Decision criteria for a third pass

As Keshav argues, not all papers require a third pass and you should take care in deciding whether a particular paper should have one at this particular point. We say this because the importance of understanding a paper may only become apparent later – it may turn out to be a highly cited paper that needs to be understood so that other papers become accessible; or, it may be that a career change on your part means you need to come back to it. Here we see the motivation for annotating a paper and recording your present understanding: if you find you do need to return to the paper at some point, you won’t start from scratch if you’ve made good notes. This also makes clear why you should keep a master version of a paper, with your earlier notes stored with it.

If you decide that investing time in a third pass of a paper is indeed necessary, Keshav’s key skill is to attempt to ‘virtually re-implement the paper’ – that is, making the same assumptions as the authors: recreate their work. This means being able to restate their assumptions, and to recreate the reasoning they use to reach their conclusions. Essentially, you are asking whether, starting at the same point, you could have made the same contribution to knowledge or practice as the authors. As an aside, that’s a good definition of truly understanding an academic paper.

There are many reasons why you might not have been able to make the same contribution, by the way – and not all of them point to a lack of understanding (or creative genius) on your part:

  • perhaps the paper has failings, makes inappropriate assumptions, and/or fails to cite other work that you know of
  • perhaps the arguments the paper puts forward are circular and/or nonsensical
  • perhaps the research method used does not make sense.

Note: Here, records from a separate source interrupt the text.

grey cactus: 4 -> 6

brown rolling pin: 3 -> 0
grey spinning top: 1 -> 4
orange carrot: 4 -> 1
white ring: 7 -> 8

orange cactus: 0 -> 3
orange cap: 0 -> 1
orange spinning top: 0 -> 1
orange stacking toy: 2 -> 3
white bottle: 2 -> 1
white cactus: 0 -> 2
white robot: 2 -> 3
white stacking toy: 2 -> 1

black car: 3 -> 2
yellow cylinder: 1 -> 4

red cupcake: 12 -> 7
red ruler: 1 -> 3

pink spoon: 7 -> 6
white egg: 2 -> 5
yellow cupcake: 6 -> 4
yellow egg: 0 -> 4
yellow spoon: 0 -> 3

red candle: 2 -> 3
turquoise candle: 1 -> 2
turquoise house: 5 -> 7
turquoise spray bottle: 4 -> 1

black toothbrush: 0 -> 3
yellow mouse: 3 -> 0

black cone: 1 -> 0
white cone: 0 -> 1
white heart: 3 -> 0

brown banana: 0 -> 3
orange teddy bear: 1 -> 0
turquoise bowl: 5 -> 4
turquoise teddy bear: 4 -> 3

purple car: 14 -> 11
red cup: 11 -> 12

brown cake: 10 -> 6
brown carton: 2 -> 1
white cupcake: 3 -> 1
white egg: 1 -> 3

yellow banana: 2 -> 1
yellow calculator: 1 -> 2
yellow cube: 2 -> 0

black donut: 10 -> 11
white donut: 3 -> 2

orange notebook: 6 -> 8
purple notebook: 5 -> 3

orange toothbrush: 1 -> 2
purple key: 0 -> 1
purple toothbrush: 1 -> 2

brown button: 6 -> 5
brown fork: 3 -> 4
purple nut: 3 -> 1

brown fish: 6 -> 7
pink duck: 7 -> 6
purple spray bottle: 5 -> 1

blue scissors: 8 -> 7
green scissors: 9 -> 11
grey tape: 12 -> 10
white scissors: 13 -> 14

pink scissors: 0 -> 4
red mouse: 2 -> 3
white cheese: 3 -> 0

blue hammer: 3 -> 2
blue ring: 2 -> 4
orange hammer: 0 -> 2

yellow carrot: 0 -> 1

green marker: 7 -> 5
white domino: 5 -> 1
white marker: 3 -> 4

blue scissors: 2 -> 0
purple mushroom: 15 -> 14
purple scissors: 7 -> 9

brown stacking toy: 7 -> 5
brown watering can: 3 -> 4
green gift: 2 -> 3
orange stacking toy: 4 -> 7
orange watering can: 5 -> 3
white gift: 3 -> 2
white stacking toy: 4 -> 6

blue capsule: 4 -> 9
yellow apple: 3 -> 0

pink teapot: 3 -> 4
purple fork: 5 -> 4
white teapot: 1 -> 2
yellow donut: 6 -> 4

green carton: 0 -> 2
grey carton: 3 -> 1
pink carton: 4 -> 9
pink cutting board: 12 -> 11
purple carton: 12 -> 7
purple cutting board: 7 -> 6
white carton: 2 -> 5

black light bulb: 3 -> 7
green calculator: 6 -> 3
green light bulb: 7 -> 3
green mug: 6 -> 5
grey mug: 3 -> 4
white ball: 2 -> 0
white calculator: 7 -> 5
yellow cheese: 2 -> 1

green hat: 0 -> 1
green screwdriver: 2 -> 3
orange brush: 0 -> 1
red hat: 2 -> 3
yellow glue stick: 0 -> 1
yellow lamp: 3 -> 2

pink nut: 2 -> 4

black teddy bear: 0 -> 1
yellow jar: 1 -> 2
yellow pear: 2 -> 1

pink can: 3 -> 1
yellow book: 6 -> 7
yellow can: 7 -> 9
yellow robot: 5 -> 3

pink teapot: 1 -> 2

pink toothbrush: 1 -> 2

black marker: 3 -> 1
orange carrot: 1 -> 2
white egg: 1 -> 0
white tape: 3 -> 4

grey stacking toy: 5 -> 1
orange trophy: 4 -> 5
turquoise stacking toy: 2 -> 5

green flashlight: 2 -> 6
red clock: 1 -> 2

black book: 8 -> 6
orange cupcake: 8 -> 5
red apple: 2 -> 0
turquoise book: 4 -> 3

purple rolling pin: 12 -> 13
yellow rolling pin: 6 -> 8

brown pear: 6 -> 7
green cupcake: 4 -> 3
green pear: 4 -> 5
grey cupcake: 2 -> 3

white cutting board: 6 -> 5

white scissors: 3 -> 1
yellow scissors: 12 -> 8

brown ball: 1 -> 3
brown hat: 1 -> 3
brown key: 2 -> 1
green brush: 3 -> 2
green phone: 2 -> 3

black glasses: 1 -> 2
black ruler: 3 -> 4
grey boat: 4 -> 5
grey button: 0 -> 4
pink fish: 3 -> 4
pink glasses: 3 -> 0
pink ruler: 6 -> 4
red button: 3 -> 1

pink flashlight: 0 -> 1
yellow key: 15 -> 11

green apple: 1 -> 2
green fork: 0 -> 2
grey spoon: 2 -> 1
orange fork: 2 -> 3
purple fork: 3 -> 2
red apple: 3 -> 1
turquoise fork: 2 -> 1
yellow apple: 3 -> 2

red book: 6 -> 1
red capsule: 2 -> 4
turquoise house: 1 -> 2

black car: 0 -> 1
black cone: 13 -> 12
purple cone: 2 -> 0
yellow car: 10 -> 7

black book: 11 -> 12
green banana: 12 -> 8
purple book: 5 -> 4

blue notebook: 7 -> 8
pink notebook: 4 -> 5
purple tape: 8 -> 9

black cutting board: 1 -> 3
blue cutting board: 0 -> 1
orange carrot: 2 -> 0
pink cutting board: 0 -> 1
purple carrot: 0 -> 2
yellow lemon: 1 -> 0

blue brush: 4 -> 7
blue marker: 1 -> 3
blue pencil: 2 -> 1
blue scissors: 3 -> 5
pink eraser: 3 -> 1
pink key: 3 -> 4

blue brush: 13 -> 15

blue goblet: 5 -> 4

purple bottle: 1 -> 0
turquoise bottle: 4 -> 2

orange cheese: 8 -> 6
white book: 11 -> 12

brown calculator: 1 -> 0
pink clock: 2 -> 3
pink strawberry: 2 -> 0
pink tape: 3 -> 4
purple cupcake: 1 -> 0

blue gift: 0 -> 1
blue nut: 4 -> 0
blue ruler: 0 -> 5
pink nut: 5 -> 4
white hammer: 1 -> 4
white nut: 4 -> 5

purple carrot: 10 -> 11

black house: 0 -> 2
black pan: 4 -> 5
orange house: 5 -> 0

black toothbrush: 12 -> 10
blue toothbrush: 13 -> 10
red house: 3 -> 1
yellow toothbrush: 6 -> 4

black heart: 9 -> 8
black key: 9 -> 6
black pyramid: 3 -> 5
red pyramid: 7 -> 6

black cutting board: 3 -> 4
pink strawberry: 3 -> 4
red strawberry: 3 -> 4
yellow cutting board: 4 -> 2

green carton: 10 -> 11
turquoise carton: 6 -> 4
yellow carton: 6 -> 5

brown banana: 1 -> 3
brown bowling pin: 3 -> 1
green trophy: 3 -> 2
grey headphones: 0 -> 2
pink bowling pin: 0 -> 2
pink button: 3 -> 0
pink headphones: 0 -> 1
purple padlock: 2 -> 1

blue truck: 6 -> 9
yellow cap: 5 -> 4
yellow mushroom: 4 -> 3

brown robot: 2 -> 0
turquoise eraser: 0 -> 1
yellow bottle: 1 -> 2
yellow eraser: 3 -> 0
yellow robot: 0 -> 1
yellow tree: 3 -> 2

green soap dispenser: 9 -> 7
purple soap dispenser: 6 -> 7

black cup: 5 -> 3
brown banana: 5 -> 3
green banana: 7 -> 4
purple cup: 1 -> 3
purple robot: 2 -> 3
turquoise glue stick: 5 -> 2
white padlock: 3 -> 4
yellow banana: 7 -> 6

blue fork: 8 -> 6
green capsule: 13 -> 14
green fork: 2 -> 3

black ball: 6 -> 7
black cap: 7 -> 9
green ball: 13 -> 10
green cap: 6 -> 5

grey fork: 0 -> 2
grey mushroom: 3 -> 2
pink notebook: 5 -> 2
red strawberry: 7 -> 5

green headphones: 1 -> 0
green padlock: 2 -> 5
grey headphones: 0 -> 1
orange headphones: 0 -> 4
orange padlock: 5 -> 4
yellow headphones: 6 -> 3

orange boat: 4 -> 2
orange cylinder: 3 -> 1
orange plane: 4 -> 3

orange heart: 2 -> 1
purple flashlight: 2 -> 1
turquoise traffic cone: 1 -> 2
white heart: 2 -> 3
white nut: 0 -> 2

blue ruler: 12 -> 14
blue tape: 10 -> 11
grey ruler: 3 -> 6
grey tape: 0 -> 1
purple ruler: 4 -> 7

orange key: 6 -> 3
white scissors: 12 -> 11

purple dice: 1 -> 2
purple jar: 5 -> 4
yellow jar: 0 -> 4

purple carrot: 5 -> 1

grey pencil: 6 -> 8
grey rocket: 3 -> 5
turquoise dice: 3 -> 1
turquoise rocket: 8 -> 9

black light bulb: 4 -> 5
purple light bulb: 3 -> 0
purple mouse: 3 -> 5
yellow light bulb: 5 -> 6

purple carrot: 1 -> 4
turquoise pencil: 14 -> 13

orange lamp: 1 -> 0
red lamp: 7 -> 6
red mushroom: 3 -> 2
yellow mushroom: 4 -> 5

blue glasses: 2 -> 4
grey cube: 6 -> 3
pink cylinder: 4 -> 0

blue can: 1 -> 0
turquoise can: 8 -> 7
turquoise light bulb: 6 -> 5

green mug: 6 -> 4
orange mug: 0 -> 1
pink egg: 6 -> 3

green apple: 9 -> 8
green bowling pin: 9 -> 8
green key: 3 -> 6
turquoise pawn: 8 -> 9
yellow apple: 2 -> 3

Keshav adds: ‘During this pass, you should also jot down ideas for future work’. This is an excellent idea, should you be a researcher (as Keshav is), or a practitioner, and you may wish to identify projects or the like to which the understanding you have gained can be applied.

According to Keshav, the third pass will take about four or five hours for a beginner, and about an hour for an experienced reader. However, longer periods are quite possible: indeed, whether even more passes are required will very much depend on how critical to you the paper is.

Activity 20

Carry out a third pass on Keshav’s paper, and then try to construct a virtual re-implementation of the paper.